■ **Brief**
Where does the word "витамины" appear in the entries below? Copy each line that holds it.

■ **Source information**

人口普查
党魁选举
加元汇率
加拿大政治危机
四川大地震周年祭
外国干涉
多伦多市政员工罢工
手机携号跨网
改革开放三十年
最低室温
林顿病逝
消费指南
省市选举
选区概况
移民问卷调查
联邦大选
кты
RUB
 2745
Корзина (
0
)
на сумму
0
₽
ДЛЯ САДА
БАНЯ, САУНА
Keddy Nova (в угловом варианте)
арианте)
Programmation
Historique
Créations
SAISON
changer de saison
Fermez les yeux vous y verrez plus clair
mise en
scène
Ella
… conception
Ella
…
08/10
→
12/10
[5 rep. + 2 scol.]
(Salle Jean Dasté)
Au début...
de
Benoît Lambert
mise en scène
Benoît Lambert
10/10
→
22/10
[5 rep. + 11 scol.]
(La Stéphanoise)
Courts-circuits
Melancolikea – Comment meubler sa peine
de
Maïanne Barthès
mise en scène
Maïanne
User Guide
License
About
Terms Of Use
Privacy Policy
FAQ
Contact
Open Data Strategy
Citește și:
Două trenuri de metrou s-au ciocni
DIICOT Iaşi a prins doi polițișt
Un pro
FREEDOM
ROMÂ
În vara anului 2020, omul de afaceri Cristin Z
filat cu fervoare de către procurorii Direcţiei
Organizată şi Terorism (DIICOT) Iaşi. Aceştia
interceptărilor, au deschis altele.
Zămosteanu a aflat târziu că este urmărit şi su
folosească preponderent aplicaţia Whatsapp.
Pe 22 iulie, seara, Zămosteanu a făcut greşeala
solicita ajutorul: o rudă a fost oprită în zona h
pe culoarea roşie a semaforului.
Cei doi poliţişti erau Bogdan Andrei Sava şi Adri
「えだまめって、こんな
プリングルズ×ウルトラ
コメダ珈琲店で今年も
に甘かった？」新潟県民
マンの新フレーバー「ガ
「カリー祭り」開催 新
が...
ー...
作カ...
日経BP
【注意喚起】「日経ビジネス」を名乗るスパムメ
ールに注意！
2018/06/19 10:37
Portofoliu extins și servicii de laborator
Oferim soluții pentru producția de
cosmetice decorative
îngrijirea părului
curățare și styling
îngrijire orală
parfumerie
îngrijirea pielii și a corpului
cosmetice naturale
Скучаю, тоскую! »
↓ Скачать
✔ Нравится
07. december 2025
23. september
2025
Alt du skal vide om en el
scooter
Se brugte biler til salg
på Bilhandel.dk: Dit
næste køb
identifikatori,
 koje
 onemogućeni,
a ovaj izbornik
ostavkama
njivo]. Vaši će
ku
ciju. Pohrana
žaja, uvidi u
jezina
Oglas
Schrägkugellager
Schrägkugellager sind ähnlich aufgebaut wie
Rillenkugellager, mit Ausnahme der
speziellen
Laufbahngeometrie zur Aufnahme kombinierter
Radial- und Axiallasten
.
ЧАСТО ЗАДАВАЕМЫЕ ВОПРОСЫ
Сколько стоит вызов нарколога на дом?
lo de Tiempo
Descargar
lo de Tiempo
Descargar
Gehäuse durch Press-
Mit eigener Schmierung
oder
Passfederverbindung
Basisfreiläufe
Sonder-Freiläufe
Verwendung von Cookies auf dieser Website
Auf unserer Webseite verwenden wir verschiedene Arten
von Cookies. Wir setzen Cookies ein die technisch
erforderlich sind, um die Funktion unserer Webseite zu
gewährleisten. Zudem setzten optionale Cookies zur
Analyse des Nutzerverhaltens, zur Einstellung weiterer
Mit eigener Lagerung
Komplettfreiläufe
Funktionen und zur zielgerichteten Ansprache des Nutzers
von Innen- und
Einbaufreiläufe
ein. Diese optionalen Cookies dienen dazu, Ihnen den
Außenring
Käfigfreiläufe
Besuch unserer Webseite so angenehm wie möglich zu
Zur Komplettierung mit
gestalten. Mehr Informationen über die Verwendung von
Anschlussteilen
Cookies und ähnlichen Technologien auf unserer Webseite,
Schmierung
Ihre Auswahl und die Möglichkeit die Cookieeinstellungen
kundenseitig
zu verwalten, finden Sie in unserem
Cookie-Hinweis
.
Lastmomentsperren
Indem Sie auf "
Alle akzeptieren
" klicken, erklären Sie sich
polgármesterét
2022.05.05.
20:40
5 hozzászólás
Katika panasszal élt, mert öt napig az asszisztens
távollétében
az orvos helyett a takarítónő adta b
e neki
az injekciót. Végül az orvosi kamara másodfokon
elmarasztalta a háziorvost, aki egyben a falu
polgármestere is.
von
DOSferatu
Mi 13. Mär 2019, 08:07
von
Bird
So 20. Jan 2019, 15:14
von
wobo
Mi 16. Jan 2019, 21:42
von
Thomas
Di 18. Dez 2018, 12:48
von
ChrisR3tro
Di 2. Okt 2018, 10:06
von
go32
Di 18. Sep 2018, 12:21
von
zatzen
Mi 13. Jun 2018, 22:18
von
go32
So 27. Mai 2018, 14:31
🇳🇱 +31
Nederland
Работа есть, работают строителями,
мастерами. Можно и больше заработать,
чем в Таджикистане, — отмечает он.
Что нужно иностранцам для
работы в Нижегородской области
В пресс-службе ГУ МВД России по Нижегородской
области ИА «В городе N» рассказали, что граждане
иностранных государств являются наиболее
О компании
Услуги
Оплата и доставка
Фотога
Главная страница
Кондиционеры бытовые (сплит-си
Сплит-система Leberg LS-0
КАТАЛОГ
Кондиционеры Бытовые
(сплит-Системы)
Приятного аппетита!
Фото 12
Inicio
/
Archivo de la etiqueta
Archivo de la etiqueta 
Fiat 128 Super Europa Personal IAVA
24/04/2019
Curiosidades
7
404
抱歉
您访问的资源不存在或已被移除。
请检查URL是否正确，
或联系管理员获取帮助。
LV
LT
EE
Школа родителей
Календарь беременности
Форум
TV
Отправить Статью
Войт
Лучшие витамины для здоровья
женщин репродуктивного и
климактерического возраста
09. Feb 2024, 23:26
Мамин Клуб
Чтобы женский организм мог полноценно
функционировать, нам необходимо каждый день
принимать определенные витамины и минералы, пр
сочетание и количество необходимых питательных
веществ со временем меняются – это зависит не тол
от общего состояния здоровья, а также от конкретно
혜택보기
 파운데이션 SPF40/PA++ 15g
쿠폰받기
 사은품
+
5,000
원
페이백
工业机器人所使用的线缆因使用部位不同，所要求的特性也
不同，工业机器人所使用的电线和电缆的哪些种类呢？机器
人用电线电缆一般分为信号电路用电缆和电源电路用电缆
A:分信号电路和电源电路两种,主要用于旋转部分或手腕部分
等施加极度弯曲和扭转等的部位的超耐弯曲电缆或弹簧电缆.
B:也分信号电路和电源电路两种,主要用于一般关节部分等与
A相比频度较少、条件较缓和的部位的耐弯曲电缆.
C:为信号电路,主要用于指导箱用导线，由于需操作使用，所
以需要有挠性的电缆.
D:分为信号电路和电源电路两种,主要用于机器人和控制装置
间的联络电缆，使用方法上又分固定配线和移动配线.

■ **Your response**
Лучшие витамины для здоровья
принимать определенные витамины и минералы, пр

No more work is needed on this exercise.